> **WHAT TO DO**:
1) Please condense the paragraph in the FATF article beginning "All major world powers" into a short bulleted list that keeps its main facts.
2) For each statement, answer yes or no on whether the FATF article supports it, and quote the deciding words: (a) the plenary meeting is expected in mid-October in Paris; (b) France may side with India because of shortcomings in Pakistan's compliance; (c) the Asia Pacific Group met in Paris.

> **SOURCE EXTRACT**:
------------------------------

All pointers coming out of FATF and its regional Affiliate — The Asia Pacific Group (which met in Australia) — suggest positive outcome for Pakistan’s grey-listing status with the increased prospect of plenary meeting in mid-October in Paris likely to deliver its final verdict favourable for Islamabad putting it in “white” category.

All major world powers including the US, China, UK and Russia in particular, besides, Turkey and Saudi Arabia among others, have been intensely lobbied and they are positive to take Pakistan off the grey list: the recent high profile visit of the top US diplomat Alice Wells to Islamabad reviewing Pakistani efforts on the FATF will finally positively sway the US delegate’s opinion at the FATF. Only India will continue to stick to its rant of “not enough” and “irreversible steps” due to its usual anti-Pakistan policy. France may also converge with India not because of the “demerit” of Pakistan’s compliance but out of its geo-political and economic interests attached to Delhi, though Paris links its stance with its concerns regarding its own terror groups and their links with money laundering as phenomenon.

One spoiler is still lurking below the surface with the current situation in IHK out of control of Delhi, as time goes by, India will be forced to lift curfew and hence ensue likely reaction of Kashmir youth or a trigger a false flag operation. Any Pulwama-type incident may put Pakistan back in the dock as the world’s sense of fairness will succumb to Indian diplomatic and lobbying reach so the international public opinion may wrongly fault Islamabad and sabotage its efforts on the FATF front. After all these international bodies are geo-political entities operating under the weight of political economy of the big powers.

But of recently, Islamabad has been undoubtedly facing huge pressure at the FATF which being a geo-political tool, succumbed to lobbying of India against Pakistan. Delhi wants more and more coercive measures on any international forum including the FATF to substantiate its narrative: it is all the making of Pakistan and its alleged interference, the world is witnessing in Indian Held Kashmir on the boil.

------------------------------

> **PROVIDED MATERIAL**:

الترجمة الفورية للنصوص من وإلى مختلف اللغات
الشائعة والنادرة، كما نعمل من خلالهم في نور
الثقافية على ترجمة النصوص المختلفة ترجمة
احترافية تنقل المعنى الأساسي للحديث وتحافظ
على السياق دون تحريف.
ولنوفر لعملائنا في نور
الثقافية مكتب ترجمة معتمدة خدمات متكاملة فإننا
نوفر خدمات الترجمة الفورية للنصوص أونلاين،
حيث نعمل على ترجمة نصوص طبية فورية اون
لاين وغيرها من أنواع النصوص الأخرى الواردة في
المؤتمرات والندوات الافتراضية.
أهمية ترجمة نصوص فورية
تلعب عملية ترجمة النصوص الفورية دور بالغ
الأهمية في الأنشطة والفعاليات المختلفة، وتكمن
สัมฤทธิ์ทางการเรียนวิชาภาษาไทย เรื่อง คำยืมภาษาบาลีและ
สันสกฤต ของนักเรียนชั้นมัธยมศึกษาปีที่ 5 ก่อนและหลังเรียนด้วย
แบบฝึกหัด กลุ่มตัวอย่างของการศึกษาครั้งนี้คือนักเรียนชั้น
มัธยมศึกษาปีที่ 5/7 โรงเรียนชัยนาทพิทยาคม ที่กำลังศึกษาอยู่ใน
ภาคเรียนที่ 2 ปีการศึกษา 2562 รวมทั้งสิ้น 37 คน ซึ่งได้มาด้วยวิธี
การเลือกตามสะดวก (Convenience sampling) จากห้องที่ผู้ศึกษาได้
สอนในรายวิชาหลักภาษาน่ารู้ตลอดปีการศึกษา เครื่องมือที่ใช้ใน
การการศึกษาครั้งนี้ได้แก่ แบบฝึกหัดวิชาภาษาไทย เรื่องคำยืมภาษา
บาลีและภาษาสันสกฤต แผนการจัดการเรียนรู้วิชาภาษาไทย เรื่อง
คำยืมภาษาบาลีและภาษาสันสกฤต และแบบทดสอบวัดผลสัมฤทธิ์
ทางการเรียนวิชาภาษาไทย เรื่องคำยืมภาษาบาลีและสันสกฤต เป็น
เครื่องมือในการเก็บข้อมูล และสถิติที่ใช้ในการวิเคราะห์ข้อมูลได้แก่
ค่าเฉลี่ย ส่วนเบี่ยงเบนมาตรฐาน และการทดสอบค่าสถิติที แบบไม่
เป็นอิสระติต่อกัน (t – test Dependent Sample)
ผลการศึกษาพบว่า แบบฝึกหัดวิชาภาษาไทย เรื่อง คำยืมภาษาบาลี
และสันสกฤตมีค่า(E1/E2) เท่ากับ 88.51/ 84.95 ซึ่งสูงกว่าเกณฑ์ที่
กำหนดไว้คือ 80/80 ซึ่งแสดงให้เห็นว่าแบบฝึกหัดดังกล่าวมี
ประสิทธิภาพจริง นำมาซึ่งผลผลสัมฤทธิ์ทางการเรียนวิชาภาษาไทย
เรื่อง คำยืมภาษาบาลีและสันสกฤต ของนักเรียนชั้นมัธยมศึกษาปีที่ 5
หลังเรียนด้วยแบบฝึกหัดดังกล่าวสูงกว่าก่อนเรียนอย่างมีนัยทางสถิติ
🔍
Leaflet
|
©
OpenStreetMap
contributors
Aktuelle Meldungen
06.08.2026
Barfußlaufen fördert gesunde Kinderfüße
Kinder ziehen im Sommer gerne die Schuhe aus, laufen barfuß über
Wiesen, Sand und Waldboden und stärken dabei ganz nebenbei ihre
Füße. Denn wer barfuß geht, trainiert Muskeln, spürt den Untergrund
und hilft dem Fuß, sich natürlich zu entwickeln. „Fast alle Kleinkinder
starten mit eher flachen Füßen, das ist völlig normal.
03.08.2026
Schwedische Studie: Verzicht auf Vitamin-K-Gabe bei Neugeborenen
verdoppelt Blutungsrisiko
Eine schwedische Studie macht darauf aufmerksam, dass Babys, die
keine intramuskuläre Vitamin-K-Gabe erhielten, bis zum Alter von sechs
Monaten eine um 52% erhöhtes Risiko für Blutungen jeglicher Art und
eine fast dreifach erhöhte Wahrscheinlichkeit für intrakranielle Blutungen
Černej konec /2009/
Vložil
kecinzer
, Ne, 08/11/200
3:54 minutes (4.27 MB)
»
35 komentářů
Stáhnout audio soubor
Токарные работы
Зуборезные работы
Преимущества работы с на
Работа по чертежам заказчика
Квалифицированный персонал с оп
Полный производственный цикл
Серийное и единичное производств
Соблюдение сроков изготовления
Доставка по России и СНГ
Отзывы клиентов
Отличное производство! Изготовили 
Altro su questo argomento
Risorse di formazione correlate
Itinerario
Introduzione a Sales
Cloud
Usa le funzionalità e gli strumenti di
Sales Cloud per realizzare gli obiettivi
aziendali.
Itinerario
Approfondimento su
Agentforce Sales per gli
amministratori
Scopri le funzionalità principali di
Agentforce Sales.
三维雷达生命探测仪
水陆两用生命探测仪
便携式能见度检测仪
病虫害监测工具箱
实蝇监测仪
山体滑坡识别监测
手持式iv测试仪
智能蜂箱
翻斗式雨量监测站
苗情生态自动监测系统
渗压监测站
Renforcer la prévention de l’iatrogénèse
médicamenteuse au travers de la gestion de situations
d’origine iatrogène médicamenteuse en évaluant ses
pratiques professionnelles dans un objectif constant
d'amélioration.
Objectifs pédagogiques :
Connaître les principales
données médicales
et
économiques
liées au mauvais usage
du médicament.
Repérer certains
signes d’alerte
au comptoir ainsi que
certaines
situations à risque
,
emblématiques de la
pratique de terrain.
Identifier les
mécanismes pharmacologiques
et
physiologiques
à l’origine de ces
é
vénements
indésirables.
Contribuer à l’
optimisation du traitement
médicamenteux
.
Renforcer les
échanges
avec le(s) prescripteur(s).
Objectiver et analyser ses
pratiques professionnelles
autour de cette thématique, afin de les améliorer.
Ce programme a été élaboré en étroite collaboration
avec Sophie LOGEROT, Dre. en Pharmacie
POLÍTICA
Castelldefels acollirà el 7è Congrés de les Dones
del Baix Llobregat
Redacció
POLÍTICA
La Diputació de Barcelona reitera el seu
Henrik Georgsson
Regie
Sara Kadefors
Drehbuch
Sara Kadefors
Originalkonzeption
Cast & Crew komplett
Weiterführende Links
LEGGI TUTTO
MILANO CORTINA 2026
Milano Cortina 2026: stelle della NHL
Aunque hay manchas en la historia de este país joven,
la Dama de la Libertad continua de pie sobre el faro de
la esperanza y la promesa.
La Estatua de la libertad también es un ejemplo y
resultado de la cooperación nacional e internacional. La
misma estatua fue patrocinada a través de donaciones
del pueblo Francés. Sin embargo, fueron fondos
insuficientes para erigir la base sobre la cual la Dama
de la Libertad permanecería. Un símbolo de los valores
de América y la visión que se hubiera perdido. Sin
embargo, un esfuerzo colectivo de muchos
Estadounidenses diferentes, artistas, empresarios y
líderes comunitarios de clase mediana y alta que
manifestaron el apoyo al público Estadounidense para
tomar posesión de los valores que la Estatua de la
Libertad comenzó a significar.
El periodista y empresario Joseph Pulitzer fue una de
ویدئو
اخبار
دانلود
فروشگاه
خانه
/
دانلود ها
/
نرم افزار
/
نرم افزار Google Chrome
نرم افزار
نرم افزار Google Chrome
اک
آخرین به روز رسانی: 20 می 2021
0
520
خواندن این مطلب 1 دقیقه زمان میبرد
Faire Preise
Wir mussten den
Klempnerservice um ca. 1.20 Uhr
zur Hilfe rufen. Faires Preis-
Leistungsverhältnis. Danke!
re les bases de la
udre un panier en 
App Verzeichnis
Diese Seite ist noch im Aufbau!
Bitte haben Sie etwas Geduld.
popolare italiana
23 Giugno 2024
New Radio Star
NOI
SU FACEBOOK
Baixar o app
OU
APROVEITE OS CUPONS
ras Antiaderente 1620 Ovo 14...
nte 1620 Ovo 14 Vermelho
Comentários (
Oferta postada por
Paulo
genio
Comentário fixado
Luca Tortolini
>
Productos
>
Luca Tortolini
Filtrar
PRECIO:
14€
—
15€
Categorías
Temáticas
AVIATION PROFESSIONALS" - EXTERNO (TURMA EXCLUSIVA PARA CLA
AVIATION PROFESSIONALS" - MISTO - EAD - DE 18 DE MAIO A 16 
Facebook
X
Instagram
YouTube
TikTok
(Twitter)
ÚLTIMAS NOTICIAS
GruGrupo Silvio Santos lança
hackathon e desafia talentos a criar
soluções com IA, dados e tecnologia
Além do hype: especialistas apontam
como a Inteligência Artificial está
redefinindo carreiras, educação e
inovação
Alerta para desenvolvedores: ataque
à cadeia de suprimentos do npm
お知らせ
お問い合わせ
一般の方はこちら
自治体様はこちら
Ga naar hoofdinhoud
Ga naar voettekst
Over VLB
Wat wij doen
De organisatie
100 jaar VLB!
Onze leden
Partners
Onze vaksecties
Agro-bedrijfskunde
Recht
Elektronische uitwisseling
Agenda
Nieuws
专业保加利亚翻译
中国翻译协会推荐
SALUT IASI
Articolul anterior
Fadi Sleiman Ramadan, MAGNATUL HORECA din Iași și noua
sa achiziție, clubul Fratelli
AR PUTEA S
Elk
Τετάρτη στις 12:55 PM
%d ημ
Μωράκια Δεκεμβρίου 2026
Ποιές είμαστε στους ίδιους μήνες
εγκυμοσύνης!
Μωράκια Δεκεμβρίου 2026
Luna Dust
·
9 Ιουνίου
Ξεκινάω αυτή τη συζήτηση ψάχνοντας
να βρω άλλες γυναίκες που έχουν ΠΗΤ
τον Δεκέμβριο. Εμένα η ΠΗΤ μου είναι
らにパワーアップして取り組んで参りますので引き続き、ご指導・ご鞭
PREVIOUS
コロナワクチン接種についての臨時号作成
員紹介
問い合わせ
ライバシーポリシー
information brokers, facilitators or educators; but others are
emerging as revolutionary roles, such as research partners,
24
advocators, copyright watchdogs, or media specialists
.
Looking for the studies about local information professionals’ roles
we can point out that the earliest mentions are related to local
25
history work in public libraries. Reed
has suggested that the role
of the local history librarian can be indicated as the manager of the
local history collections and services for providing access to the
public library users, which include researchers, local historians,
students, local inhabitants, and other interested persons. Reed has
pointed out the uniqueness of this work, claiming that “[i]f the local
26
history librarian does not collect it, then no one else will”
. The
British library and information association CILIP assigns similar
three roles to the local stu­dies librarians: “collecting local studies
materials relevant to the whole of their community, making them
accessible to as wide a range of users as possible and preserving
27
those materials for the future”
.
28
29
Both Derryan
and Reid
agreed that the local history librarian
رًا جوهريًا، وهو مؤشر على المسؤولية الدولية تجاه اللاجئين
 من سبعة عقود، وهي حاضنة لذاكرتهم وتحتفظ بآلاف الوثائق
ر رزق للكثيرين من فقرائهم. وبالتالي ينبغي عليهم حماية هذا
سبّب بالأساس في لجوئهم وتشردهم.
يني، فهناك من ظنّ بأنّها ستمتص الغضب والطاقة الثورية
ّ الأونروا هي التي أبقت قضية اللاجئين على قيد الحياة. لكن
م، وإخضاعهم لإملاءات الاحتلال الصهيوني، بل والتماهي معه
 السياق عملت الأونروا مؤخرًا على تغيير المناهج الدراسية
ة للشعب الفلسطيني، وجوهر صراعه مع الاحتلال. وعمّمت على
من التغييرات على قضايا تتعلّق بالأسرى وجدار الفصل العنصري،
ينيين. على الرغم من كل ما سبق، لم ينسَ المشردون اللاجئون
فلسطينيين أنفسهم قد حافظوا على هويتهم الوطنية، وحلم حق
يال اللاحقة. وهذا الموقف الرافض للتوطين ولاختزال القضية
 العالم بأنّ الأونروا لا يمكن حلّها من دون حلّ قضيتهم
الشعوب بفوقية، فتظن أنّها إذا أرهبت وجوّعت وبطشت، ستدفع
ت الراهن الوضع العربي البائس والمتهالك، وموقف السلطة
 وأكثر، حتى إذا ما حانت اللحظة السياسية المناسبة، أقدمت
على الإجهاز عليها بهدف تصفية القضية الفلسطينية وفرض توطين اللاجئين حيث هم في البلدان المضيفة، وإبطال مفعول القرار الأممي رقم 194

------------------------------

> **ANSWERS BY ITEM NUMBER**:
1)
- The US, China, the UK, Russia, Turkey, Saudi Arabia and others have been intensely lobbied and favor taking Pakistan off the grey list.
- The recent visit of top US diplomat Alice Wells to Islamabad, reviewing Pakistan's FATF efforts, is expected to sway the US delegate's opinion positively.
- India will keep insisting on "not enough" and "irreversible steps" because of its usual anti-Pakistan policy.
- France may side with India out of its geopolitical and economic interests tied to Delhi rather than over Pakistan's compliance. Paris links its stance to concerns about its own terror groups and their links with money laundering.

2)
(a) Yes: "plenary meeting in mid-October in Paris"
(b) No: "not because of the “demerit” of Pakistan’s compliance but out of its geo-political and economic interests attached to Delhi"
(c) No: "The Asia Pacific Group (which met in Australia)"